I think a prize should be offered for the discovery of good places to take a free and natural outing within easy reach of the great city and the routine of civilized work–just-over-the-fence retreats, to which you can run off without much preparation, and from which you can come back again before your little world discovers your absence. That was the charm of Hopkinson Smith’s sketch, “A Day at Laguerre’s”; and an English writer who calls himself “A Son of the Marshes” has written a delightful book of interviews with birds and other wild things, which bears the attractive title, “Within an Hour of London Town.” But I would make it a condition of the prize that the name of the hiding-place should not be published, lest the careless, fad-following crowd should flock thither and spoil it. Let the precious news be communicated only by word of mouth, or by letter, as a confidence and gift of friendship, so that none but the like-minded may strike the trail to the next-door remnant of Eden.

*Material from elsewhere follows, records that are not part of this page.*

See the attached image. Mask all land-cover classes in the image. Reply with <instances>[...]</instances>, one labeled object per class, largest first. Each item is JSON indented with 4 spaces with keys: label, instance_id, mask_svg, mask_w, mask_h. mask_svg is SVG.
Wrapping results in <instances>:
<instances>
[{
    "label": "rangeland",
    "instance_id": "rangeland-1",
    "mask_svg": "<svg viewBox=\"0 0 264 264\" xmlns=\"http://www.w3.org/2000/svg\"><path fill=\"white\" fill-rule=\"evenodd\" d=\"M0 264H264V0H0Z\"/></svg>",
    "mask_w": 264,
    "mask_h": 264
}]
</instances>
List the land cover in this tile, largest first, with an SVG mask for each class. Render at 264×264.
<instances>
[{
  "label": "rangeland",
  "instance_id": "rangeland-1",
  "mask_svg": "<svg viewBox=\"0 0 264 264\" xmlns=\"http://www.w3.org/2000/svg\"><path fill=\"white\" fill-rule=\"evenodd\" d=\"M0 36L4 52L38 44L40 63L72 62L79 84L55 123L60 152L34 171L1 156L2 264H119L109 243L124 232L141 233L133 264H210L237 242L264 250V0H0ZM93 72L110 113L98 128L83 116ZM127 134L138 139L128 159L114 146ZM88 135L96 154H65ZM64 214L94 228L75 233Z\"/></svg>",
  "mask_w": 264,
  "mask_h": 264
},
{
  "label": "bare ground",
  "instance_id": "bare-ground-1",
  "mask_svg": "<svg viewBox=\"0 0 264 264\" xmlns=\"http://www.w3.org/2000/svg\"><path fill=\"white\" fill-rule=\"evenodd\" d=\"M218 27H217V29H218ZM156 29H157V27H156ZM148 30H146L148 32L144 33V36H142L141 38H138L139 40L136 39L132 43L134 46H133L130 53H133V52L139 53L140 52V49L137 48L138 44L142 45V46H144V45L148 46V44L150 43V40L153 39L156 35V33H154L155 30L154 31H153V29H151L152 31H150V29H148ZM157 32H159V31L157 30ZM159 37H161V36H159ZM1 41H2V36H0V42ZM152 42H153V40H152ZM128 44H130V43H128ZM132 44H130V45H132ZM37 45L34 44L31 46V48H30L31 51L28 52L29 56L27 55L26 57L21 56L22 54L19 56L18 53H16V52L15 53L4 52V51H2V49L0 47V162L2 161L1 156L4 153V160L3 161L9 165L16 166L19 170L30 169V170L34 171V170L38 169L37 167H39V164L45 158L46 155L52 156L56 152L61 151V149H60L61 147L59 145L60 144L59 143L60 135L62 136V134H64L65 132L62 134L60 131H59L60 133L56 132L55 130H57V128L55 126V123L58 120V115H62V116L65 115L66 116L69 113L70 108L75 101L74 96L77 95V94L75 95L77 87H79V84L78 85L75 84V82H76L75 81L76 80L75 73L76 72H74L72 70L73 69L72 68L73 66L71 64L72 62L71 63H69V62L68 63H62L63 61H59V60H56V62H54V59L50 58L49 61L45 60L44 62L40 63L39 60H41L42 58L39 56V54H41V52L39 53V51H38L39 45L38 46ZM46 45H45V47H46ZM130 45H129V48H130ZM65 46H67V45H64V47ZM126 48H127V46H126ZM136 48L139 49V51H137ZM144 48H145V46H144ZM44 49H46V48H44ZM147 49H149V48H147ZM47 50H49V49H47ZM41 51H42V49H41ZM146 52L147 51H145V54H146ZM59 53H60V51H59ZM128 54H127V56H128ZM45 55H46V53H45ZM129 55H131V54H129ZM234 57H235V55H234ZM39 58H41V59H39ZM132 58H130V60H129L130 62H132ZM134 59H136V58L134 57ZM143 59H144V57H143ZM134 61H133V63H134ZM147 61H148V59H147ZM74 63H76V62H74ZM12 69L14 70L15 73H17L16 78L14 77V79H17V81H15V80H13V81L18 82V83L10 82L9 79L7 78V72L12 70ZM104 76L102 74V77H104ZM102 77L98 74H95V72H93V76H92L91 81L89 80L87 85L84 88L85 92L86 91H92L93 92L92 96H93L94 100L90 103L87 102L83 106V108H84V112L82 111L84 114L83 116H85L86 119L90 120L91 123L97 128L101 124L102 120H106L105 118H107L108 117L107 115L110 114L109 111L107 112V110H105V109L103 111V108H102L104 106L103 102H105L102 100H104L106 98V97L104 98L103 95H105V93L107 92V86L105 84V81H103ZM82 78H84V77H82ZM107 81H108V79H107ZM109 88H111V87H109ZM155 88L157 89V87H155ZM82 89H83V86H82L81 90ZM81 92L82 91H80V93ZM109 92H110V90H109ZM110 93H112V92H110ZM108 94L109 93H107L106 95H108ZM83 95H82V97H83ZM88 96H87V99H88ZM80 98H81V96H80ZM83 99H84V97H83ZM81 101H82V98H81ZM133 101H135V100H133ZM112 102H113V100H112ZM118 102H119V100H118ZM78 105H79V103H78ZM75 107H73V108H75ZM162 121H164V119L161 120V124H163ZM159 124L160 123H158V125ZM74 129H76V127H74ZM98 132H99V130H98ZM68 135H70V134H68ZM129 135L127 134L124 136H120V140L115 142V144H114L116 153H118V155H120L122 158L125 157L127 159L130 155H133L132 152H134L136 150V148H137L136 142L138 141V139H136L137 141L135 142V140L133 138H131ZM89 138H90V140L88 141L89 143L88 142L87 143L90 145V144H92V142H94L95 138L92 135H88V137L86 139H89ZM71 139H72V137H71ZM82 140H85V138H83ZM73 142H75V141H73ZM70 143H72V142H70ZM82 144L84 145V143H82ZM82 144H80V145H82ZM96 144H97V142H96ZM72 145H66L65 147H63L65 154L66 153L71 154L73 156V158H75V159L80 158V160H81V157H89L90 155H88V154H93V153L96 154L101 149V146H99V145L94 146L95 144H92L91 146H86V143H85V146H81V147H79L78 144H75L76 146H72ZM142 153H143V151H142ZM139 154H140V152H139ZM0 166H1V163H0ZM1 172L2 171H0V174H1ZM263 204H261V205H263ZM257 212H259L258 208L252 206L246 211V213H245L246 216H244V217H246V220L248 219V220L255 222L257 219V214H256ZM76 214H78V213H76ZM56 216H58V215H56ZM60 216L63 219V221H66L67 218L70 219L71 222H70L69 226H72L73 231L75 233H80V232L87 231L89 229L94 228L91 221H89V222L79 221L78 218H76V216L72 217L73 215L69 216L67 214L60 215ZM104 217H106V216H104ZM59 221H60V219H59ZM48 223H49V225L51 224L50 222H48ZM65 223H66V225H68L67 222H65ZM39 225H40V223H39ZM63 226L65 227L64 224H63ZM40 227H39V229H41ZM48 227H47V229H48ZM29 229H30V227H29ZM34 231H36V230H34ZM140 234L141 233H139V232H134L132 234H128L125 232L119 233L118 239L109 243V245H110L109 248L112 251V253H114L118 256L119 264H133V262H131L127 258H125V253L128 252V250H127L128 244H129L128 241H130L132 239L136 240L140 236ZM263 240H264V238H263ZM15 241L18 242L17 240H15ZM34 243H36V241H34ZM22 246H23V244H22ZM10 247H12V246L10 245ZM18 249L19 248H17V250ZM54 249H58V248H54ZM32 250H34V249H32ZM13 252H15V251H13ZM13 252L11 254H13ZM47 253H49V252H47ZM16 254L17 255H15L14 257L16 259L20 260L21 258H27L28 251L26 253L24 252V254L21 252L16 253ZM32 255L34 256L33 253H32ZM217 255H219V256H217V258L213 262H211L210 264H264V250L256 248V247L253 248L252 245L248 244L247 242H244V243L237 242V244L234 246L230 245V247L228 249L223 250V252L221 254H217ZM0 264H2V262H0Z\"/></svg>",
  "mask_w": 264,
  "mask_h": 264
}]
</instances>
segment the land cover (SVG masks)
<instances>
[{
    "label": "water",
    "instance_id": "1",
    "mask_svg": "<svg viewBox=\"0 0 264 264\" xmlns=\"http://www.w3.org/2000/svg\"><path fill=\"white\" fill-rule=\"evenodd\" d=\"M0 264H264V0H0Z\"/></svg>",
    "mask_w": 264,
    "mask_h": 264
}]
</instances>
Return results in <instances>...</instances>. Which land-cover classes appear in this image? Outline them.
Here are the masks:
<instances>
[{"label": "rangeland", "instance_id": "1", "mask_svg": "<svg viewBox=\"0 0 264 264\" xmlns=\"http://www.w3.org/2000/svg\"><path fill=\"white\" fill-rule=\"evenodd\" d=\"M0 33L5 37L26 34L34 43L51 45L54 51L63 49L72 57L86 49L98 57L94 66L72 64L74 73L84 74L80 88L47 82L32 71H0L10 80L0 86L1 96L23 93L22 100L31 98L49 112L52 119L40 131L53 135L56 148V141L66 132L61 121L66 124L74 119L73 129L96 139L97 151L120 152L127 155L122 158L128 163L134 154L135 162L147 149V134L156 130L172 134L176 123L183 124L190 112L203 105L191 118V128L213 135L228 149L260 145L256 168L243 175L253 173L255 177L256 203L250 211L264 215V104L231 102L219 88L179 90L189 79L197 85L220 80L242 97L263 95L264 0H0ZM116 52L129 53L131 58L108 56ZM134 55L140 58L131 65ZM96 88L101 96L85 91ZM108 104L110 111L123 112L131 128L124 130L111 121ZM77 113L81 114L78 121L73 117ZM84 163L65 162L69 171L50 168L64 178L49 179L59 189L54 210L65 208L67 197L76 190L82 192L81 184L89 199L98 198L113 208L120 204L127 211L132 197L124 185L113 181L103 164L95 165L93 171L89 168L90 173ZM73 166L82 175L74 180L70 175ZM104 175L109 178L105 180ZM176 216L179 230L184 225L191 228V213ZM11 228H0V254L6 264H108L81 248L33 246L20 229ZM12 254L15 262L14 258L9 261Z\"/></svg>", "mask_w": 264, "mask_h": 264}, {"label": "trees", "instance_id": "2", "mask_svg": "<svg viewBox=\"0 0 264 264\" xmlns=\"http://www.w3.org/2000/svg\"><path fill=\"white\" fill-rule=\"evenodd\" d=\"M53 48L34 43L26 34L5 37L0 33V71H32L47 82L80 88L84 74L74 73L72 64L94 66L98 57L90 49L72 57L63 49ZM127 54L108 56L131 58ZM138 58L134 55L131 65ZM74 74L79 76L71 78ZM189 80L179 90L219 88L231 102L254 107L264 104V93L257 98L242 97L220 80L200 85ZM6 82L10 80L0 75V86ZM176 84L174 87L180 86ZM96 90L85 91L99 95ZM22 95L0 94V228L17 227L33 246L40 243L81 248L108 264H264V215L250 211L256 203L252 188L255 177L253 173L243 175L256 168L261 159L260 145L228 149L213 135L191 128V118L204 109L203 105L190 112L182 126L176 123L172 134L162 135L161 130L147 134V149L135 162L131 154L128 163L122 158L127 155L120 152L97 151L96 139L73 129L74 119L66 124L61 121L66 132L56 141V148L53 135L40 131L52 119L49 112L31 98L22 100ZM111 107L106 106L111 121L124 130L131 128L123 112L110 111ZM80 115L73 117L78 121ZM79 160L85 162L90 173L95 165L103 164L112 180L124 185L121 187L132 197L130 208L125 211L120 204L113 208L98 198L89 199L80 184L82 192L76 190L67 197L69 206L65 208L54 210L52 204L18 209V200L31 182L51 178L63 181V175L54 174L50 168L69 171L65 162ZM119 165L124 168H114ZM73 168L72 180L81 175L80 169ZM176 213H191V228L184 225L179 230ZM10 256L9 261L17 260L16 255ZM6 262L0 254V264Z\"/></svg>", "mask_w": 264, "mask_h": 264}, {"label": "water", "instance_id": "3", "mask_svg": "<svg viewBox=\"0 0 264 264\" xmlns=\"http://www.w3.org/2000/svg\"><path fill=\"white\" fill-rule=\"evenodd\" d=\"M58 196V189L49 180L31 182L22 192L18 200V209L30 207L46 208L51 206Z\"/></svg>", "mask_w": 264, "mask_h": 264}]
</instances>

It was thus that my four friends–Friends in creed as well as in deed–told to me, one of “the world’s people,” toiling over my benumbing examination papers, their secret find of a little river in South Jersey, less than an hour from Philadelphia, where one could float in a canoe through mile after mile of unbroken woodland, and camp at night in a bit of wilderness as wildly fair as when the wigwams of the Lenni-Lenape were hidden among its pine groves. The Friends said that they “had a concern” to guide me to their delectable retreat, and that they hoped the “way would open” for me to come. Canoes and tents and camp-kit? “That will all be provided; it is well not to be anxious concerning these sublunary things.” Mosquitoes? “Concerning this, also, thee must learn to put thy trust in Providence; yet there is a happy interval, as it were, between the fading of the hepatica and the blooming of the mosquito, when the woods of South Jersey are habitable for man, and it would be most prudent to choose this season for the exercise of providential trust regarding mosquitoes.” Examination papers? Duty? “Surely thee must do what thee thinks will do most good, and follow the inward voice. And if it calls thee to stay with the examination papers, or if it calls thee to go with us, whichever way, thee will be resigned to obey.” Fortunately, there was no doubt about the inward voice; it was echoing the robins; it was calling me to go out like Elijah and dwell under a juniper-tree. I replied to the Friends in the words of one of their own preachers: “I am resigned to go, or resigned to stay, but most resigned to go”; and we went.